ここで、実践に向けて背中を押すメッセージを集約します。
- 脱炭素は「義務」ではなく「攻めの経営戦略」
脱炭素は単なる環境対策ではありません。コスト削減、ブランド価値向上、営業力強化、人材確保につながる「経営の武器」です。 - 「できることから始める」ことで、動き出せる
まずは電力使用量を把握する、LED照明に切り替える、再エネ電力プランを調べる。そういった一歩一歩が、確実に脱炭素への道をつくります。 - 事例が証明する「脱炭素=利益向上」の可能性
再エネ導入で売上が増加したり、カーボンオフセットで新規顧客を獲得した印刷会社も存在します。

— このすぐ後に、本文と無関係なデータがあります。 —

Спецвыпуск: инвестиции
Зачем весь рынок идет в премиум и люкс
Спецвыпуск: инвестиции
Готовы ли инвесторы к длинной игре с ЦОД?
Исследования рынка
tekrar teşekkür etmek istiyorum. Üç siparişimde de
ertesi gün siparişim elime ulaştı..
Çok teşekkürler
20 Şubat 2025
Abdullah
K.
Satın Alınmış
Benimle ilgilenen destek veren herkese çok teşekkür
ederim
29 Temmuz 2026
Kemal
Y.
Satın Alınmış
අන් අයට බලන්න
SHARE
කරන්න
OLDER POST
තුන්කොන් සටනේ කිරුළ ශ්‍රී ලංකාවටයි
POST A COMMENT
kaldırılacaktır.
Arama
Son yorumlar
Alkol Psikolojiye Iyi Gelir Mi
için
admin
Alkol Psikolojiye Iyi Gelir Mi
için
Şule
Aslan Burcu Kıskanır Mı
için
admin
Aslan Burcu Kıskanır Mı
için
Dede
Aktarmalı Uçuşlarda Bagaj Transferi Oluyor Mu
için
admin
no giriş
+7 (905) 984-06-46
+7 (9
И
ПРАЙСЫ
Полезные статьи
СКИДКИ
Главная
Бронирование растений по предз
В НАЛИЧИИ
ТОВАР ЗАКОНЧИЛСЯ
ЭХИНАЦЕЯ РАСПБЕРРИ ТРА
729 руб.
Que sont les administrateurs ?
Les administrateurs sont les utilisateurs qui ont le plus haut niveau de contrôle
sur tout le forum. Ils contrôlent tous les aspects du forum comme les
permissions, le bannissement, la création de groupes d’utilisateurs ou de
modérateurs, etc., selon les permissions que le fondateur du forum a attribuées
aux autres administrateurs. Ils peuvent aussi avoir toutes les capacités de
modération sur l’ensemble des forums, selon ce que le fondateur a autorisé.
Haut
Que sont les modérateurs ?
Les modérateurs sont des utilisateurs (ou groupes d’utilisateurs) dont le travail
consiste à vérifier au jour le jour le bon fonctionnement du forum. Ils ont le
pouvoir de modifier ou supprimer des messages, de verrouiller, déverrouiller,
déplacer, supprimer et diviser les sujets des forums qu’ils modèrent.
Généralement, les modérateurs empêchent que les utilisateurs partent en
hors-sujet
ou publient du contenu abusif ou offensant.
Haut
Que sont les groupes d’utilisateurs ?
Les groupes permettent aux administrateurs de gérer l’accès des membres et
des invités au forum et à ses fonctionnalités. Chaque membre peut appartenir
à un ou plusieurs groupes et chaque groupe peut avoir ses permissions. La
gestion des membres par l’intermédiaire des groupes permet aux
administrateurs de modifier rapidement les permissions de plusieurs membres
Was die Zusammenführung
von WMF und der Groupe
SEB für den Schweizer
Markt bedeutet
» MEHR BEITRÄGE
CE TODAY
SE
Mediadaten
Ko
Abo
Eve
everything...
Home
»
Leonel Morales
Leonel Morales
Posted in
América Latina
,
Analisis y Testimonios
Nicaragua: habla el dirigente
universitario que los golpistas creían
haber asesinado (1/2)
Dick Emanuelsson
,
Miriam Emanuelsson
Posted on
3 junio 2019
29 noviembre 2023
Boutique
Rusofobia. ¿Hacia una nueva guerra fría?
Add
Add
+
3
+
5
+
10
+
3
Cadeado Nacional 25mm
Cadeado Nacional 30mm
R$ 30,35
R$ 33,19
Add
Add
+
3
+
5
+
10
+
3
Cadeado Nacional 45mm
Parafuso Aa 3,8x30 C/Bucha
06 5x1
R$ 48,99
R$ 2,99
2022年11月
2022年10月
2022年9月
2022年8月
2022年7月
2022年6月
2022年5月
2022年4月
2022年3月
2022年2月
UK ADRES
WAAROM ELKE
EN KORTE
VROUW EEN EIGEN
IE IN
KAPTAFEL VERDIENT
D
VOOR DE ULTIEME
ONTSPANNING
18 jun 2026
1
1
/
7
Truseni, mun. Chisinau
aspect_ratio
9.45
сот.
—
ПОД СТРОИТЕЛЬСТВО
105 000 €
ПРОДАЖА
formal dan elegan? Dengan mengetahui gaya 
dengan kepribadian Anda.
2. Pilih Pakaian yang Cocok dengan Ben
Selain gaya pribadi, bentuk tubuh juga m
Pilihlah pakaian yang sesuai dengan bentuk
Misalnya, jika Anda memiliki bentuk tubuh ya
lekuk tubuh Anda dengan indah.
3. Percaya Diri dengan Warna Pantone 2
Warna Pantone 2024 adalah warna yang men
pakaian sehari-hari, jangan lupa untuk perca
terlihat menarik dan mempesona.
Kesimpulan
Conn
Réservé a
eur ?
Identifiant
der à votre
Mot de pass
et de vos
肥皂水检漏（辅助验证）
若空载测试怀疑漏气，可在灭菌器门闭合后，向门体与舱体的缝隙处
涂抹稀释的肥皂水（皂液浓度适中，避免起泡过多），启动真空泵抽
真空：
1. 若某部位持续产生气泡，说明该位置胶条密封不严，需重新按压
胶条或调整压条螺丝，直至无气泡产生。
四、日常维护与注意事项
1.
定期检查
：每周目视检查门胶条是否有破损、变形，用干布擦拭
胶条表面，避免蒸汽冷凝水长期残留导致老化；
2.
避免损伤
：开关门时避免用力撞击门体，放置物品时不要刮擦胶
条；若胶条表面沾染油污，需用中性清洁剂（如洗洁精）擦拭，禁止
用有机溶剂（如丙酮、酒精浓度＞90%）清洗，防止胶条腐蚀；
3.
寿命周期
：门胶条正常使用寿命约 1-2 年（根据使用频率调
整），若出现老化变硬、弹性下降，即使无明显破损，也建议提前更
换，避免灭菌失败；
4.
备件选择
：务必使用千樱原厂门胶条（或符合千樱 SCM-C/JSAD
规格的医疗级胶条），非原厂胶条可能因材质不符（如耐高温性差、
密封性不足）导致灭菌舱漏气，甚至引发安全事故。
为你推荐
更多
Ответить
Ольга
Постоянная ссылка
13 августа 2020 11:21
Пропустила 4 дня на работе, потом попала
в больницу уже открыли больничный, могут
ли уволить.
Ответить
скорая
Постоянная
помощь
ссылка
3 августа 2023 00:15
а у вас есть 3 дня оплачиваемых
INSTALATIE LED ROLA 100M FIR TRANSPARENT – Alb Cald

“環境対応が選ばれる理由”になる時代です。 - 補助金や支援制度は「使ってこそ意味がある」
国・自治体の制度は、特に中小企業に優遇されています。
知っているだけでなく、申請してこそ実行力になります。 - ひとりで悩まず、外部の力を活用する
省エネ診断や専門家のアドバイスを無料で受けられる仕組みもあります。
社内にノウハウがなくても、動き出せる方法はあります。
「やらない理由」を探すより、「やれる方法」を考える。
それが、今このタイミングで脱炭素経営に踏み出す企業が選ばれる理由です。
印刷業界の未来に向けて、あなたの一歩を私たちも応援しています。